▶ TASK STATEMENT
Search the entries for the word "undetermined" and return every line where it is found.

[Items listed in a dataset]
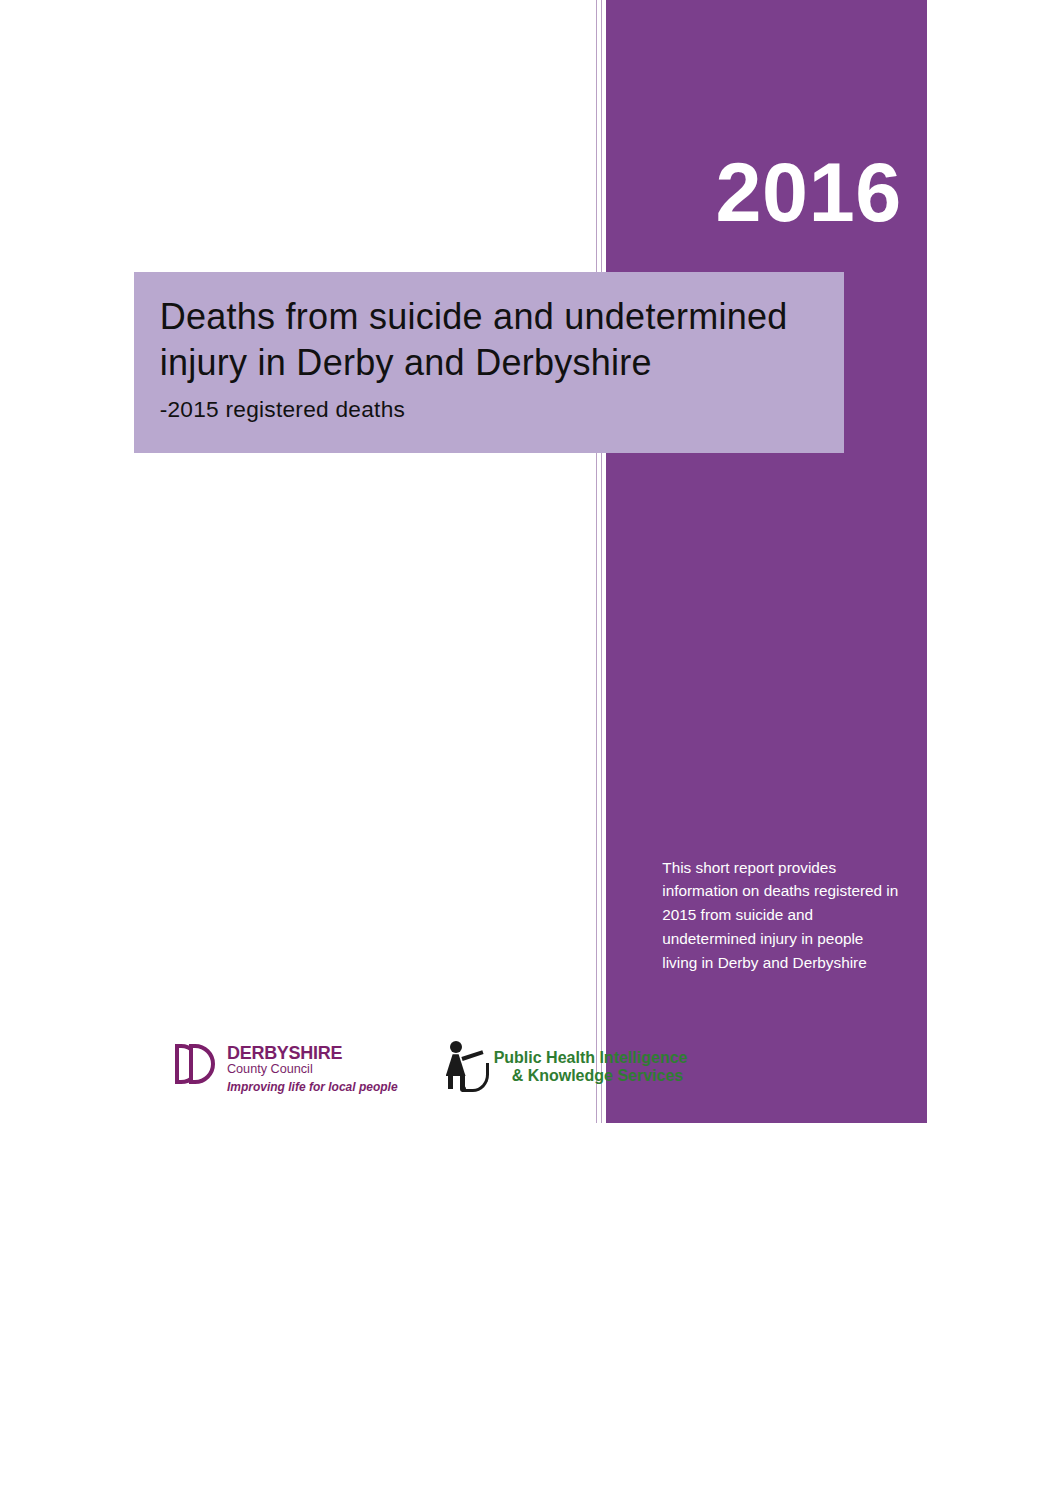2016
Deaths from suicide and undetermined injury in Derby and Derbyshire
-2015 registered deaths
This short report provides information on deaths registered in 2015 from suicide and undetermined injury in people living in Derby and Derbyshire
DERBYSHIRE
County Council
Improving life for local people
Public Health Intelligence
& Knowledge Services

==

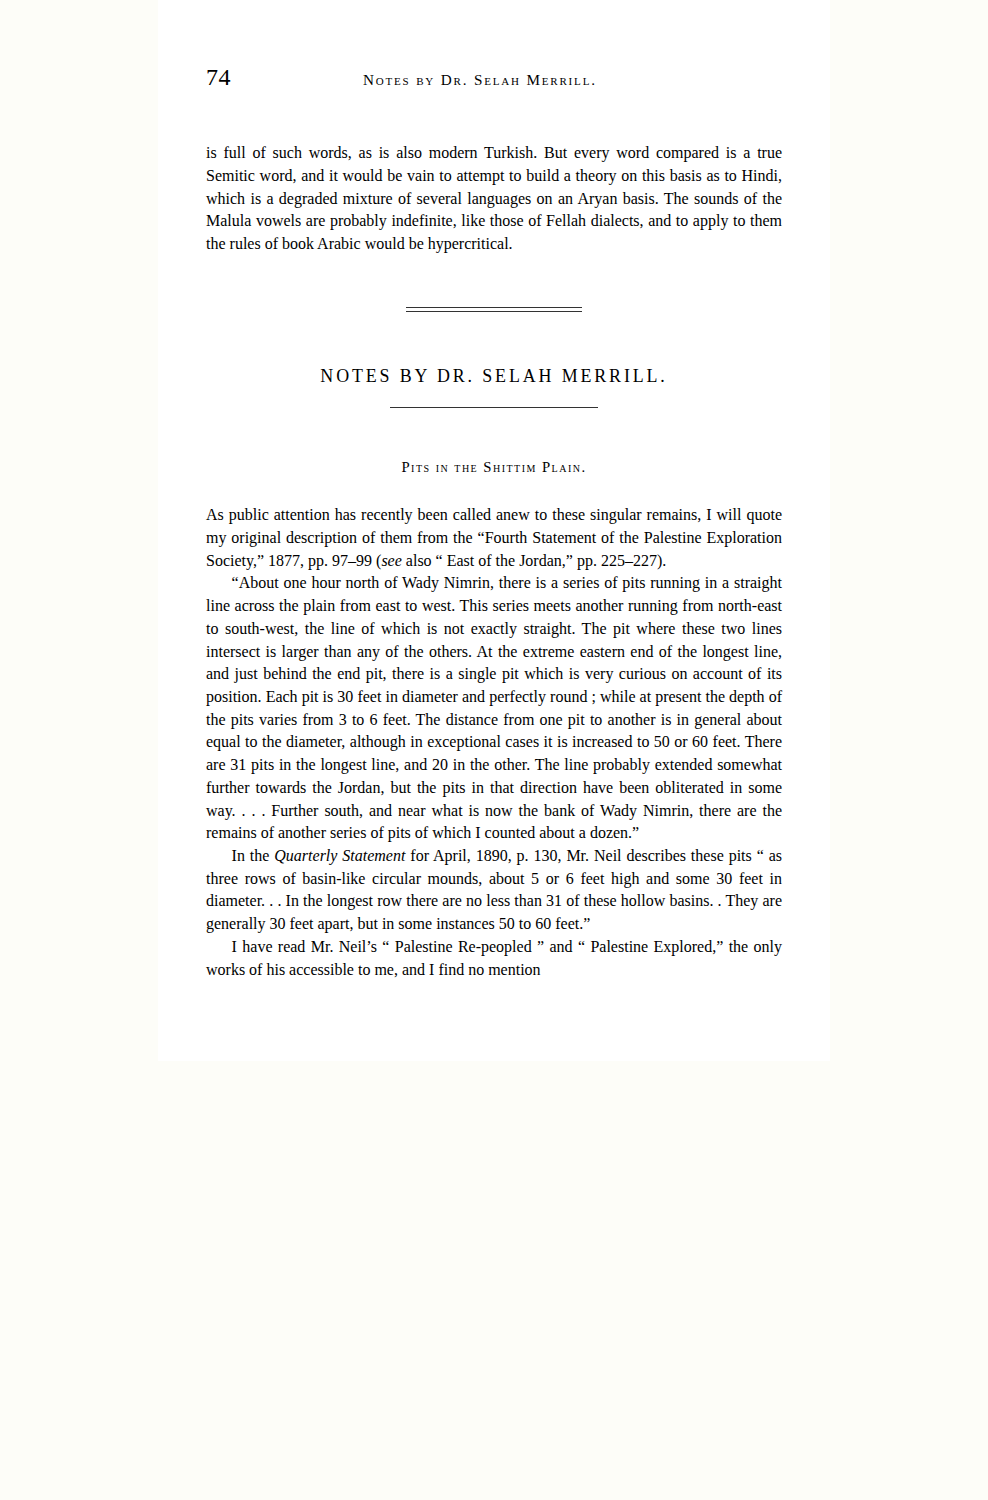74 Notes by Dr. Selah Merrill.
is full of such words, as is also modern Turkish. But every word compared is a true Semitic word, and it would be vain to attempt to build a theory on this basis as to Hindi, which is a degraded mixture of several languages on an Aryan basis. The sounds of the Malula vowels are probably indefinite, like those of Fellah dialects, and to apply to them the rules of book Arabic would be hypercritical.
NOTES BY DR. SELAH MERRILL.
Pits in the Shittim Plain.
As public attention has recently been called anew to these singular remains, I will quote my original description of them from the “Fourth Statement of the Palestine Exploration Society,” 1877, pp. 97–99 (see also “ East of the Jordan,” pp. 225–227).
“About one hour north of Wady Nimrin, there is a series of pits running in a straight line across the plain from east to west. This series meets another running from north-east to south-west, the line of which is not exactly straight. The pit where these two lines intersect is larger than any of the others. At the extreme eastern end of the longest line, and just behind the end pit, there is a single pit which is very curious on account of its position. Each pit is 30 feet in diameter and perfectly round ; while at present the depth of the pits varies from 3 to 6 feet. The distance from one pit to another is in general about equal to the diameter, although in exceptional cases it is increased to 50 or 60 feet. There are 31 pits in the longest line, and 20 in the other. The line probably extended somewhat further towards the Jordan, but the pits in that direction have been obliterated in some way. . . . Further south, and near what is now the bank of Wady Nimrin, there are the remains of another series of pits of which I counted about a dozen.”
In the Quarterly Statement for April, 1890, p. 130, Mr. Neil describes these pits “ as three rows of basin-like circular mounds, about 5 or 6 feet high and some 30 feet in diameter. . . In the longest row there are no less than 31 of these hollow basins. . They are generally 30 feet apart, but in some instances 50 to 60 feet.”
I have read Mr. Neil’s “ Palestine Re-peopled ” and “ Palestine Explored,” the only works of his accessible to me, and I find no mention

▶ REPLY TO THE EXERCISE
Deaths from suicide and undetermined injury in Derby and Derbyshire
This short report provides information on deaths registered in 2015 from suicide and undetermined injury in people living in Derby and Derbyshire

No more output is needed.